Written exercise –
Edit every item by substituting "cookie cutters" for each occurrence of "plunger cutters", leaving all other text unchanged. Reproduce the edited lines without the pictures.

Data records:

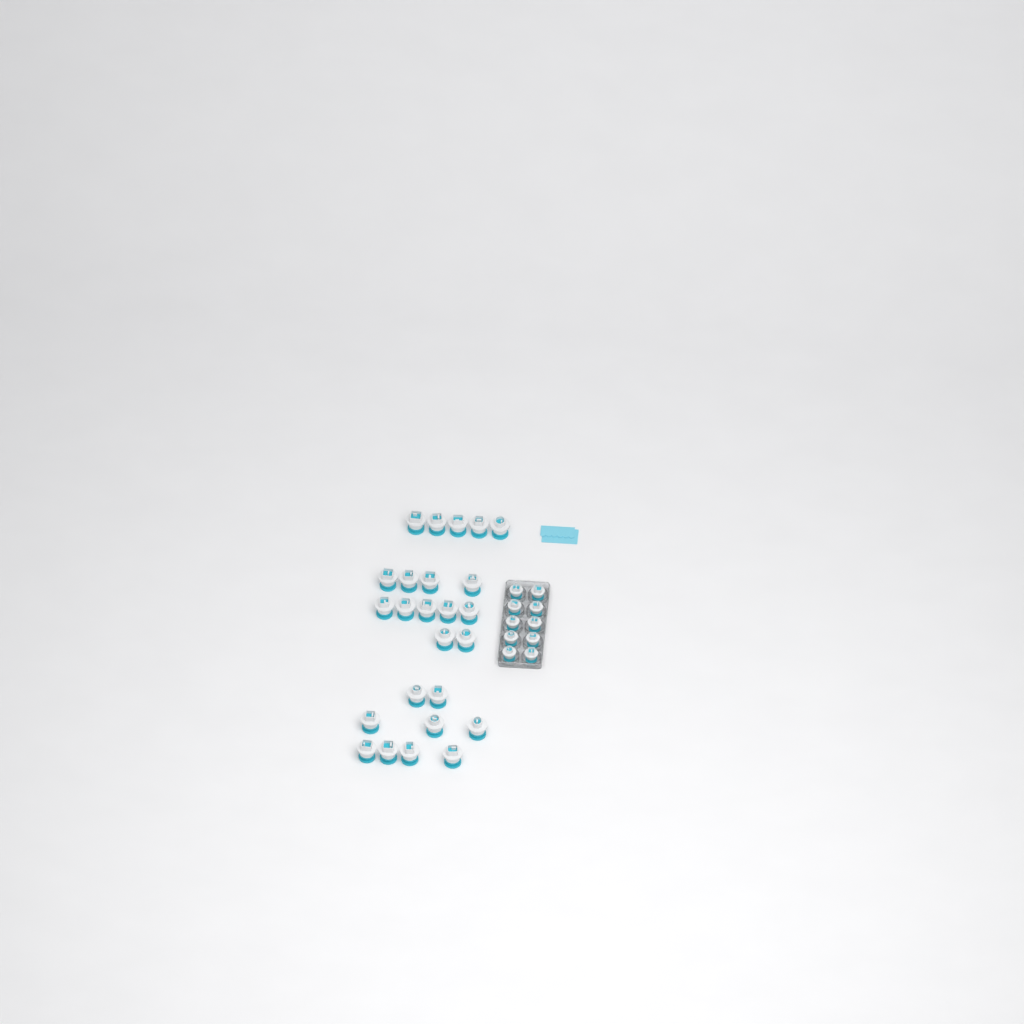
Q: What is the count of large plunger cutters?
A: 25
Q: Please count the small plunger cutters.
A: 10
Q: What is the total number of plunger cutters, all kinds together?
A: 35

Exercise response –
Q: What is the count of large cookie cutters?
A: 25
Q: Please count the small cookie cutters.
A: 10
Q: What is the total number of cookie cutters, all kinds together?
A: 35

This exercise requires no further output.